Depuis le 17 novembre, plusieurs villes réunionnaises sont le théâtre de pillages et de diverses violences urbaines à partir de la nuit tombée. Plusieurs supermarchés et autres commerces ont été attaqués dans la nuit de lundi à mardi, notamment à Saint-Denis, le chef-lieu. L'ensemble des établissements scolaires, la plupart des commerces et des stations-service, ainsi que des services publics (Chambre de commerce et d'industrie notamment), sont fermés.

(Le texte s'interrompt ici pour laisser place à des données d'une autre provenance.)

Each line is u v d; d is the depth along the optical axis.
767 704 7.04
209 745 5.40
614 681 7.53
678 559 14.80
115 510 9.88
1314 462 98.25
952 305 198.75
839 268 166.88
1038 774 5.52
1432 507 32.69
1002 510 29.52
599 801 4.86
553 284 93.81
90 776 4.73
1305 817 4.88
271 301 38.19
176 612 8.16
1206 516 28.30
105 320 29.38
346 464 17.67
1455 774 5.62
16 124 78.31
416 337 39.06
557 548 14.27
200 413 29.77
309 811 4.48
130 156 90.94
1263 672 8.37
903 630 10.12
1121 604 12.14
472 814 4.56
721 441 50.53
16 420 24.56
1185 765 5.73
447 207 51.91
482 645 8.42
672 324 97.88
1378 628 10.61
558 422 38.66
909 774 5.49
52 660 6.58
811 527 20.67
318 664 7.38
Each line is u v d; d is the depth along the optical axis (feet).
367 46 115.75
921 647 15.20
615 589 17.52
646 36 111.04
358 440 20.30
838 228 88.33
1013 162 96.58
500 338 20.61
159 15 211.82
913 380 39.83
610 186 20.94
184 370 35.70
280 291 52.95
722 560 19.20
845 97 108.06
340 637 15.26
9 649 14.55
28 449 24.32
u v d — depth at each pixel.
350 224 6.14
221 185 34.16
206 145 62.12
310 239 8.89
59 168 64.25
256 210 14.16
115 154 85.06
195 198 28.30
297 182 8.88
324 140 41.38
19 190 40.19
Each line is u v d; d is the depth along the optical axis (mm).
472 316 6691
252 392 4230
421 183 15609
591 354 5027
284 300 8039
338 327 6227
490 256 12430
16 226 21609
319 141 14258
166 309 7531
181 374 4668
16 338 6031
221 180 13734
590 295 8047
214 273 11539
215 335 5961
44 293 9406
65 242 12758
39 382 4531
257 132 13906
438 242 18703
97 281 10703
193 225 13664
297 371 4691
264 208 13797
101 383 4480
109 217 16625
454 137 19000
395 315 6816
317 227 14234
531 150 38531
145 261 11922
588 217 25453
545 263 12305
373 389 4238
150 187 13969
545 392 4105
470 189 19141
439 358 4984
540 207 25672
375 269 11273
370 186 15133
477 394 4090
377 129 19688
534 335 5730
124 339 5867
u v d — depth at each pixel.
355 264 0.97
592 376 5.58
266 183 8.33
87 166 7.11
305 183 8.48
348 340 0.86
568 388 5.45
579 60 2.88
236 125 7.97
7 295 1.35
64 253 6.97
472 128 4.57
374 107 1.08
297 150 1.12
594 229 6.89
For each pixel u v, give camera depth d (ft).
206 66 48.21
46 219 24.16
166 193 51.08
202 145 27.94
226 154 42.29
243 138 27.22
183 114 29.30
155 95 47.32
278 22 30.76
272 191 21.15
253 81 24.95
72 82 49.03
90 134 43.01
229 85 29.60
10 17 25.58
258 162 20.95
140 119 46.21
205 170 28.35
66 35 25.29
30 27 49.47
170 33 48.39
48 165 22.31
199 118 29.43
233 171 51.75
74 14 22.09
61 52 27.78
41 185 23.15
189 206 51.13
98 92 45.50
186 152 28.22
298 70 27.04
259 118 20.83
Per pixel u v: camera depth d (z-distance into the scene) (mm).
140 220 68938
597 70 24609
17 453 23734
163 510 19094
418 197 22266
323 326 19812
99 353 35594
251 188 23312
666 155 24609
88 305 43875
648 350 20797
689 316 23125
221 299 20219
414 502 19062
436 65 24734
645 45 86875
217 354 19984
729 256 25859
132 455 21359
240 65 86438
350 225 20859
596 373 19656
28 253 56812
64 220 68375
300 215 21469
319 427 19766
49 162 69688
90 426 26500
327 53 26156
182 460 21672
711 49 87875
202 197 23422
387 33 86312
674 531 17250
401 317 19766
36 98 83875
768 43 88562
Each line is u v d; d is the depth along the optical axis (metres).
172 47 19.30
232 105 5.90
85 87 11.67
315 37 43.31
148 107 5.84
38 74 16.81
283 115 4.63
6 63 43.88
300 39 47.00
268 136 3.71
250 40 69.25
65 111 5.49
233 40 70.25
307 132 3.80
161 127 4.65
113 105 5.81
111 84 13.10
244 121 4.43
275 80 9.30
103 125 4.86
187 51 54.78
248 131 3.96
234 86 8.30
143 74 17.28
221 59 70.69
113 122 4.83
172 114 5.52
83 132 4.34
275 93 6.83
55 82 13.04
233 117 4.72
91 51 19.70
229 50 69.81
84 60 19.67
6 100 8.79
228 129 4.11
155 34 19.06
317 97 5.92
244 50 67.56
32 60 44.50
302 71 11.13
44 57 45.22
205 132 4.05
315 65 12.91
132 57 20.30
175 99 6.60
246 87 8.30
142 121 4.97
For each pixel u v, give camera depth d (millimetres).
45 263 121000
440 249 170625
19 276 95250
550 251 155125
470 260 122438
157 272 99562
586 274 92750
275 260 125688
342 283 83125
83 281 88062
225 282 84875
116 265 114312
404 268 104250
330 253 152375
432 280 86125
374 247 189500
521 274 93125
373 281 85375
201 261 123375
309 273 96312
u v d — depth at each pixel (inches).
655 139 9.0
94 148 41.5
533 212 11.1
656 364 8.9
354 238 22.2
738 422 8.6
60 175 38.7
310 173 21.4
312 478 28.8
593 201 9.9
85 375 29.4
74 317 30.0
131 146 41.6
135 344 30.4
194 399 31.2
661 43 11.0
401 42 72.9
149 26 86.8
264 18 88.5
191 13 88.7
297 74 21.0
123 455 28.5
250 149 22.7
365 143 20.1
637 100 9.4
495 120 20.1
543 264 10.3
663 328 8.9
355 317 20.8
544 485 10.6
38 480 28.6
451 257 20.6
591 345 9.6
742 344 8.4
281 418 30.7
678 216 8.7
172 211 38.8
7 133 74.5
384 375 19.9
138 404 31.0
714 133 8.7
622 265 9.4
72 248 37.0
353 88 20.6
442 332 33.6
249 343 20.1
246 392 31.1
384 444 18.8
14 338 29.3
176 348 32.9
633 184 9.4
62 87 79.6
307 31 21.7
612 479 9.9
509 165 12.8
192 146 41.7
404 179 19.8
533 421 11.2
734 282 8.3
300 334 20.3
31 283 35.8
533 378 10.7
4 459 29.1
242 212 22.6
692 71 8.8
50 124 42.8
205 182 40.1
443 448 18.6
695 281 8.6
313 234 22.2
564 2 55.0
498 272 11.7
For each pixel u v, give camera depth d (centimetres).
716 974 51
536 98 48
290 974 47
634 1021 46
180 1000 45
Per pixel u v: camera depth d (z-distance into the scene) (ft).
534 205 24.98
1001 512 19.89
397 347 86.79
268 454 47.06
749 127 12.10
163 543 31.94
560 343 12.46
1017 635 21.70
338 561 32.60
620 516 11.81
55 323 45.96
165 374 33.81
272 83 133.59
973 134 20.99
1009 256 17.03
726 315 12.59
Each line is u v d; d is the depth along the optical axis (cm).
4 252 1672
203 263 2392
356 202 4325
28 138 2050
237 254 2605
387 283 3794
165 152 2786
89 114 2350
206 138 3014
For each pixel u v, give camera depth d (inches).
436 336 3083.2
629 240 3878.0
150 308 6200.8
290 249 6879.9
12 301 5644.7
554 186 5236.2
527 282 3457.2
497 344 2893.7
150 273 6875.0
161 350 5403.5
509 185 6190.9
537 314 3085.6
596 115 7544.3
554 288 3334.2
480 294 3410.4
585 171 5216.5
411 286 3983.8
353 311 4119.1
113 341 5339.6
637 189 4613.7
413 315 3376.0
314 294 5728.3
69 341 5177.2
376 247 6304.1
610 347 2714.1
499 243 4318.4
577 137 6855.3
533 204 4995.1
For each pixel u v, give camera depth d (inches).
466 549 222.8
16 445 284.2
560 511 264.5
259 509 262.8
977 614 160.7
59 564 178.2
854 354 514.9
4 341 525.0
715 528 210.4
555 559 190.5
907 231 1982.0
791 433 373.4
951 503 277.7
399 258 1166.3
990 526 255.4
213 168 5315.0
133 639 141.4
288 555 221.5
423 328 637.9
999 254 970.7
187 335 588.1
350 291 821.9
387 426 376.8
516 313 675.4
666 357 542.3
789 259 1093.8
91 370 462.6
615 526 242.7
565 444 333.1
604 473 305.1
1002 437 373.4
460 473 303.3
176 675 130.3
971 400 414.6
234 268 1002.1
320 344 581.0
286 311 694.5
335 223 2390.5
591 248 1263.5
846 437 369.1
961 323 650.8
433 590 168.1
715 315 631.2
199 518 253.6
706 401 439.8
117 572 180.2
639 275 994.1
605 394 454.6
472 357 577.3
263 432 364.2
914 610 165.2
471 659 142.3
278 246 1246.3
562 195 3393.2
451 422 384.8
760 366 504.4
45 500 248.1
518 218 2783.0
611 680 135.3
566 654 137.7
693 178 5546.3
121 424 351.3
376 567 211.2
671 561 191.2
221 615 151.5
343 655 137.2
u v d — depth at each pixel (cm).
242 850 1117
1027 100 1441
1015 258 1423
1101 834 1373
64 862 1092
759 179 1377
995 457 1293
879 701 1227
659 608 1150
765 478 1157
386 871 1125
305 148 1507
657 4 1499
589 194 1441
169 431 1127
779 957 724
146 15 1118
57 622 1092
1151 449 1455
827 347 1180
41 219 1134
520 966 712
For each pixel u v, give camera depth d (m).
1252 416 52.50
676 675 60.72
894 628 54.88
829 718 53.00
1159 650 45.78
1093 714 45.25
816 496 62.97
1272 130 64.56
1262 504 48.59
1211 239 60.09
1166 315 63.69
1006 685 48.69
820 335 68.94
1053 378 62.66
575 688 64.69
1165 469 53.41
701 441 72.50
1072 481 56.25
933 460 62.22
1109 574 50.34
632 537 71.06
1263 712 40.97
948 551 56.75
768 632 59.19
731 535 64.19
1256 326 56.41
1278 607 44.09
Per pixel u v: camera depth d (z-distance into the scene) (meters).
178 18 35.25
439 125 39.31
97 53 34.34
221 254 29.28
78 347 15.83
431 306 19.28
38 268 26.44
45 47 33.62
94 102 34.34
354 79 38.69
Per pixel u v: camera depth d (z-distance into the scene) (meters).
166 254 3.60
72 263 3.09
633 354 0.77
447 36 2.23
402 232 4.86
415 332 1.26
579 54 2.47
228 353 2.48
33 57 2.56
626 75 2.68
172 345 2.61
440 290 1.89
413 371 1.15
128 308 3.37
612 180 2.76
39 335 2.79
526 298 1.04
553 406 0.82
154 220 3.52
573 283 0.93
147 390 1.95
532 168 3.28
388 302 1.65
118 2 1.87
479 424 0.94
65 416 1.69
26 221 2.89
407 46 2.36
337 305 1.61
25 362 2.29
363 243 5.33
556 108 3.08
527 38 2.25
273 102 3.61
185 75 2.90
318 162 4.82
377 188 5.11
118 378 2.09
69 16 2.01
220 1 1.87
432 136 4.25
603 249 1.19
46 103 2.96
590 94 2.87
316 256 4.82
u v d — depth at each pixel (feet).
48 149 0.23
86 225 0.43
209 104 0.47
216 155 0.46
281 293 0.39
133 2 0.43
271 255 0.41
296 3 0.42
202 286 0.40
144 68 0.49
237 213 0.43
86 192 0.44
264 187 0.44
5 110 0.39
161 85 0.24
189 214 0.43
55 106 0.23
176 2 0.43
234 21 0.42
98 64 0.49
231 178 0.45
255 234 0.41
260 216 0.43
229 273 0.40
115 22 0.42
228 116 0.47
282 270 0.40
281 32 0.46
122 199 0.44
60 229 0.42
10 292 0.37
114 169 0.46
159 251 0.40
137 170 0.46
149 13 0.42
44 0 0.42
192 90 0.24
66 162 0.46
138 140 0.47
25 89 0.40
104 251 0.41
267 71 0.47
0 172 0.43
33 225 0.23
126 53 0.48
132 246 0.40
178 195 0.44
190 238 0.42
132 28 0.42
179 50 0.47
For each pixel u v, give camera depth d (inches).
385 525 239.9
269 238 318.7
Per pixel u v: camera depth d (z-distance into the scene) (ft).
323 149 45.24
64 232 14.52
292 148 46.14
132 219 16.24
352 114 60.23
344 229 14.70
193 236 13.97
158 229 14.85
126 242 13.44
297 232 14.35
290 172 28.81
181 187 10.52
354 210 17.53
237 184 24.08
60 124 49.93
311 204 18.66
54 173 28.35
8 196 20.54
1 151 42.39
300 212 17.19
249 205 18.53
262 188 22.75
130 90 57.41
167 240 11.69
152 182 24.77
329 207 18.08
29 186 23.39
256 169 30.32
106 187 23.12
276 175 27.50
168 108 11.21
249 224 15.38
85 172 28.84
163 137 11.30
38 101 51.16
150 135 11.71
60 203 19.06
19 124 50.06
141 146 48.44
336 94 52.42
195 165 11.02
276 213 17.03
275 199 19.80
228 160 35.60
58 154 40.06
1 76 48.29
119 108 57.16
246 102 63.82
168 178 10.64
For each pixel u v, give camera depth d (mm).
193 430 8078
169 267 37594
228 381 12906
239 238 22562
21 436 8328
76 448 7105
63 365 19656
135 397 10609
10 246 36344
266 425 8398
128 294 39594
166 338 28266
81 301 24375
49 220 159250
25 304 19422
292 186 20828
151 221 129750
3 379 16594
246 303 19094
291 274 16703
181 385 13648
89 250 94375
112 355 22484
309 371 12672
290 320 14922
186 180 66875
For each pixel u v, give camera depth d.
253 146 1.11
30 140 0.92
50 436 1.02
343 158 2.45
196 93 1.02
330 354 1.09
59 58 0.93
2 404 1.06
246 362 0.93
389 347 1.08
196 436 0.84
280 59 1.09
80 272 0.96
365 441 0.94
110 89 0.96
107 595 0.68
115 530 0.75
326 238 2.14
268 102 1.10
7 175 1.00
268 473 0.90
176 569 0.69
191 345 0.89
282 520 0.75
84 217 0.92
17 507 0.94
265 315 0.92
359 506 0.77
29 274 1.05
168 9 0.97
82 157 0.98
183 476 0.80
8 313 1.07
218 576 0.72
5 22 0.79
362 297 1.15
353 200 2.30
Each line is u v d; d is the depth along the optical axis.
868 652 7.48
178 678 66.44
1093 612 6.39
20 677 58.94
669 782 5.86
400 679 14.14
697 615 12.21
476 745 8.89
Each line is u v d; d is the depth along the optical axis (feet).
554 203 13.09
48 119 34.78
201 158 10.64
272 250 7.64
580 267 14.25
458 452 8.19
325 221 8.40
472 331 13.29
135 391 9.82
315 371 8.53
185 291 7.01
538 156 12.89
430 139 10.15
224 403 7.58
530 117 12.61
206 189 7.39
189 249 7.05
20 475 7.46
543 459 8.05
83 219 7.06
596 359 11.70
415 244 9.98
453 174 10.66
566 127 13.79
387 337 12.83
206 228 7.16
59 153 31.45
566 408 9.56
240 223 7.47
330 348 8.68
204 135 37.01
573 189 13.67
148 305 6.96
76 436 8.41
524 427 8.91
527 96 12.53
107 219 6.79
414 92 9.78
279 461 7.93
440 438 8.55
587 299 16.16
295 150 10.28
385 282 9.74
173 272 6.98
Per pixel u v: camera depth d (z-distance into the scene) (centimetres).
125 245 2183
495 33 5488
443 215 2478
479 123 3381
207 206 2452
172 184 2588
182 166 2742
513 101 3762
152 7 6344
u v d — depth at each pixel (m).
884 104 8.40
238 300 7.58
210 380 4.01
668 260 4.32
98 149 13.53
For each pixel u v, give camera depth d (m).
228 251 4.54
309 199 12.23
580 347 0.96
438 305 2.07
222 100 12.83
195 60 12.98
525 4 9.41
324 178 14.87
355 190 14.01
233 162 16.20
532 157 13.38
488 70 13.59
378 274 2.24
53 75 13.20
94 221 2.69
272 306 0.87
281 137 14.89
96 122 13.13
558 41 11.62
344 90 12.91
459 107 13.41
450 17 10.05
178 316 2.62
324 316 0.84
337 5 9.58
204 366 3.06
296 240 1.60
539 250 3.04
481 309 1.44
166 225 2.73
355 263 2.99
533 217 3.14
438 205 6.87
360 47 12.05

Le dépôt de carburant de l'île est bloqué par des manifestants depuis lundi. Le port de commerce, dont l'accès est bloqué depuis hier, est paralysé. Trois escales de paquebot de croisière ont été annulées et les compagnies aériennes bouleversent leurs programmes de vol en raison du barrage filtrant dressé depuis samedi devant l'aéroport Roland-Garros de Saint-Denis. Les deux usines sucrières de l'île sont également à l'arrêt depuis samedi. « C'est certains individus, des délinquants, très jeunes pour la plupart d'entre eux, qui ont profité de la manifestation des gilets jaunes pour piller, dégrader, casser et s'en prendre volontairement aux forces de l'ordre, explique un policier joint par RFI. Il y a plusieurs centaines d'individus, éparpillés sur les différentes circonscriptions de police et gendarmerie de l'île de La Réunion, à savoir les différentes communes. Plus d'une soixantaine ont été interpellés sur ces trois derniers jours. Nous avons une quinzaine de policiers blessés. Tous les supermarchés sont fermés. Nous sommes obligés d'aller nous alimenter dans des petits magasins de proximité. Ca va devenir compliqué si cela perdure longtemps. »
Selon nos confrères de La Première, antenne de FranceInfo à La Réunion, qui suivent en direct les événements, des affrontements entre policiers et jeunes continuaient dans la soirée, notamment au Chaudron, un quartier populaire de Saint-Denis-de-la-Réunion. Un peu plus tôt, une délégation de gilets jaunes avait été reçue en préfecture. Les discussions n'ont pas abouti, suscitant déception et colère chez les manifestants.
Dans une déclaration transmise mardi soir à l'AFP, Annick Girardin dénonce des « violences [qui] sont le fait de bandes de jeunes gens qui n'ont rien à voir avec les gilets jaunes », a-t-elle affirmé. Elle promet une « réponse ferme de l'État » pour contrer cette « évolution intolérable du mouvement ».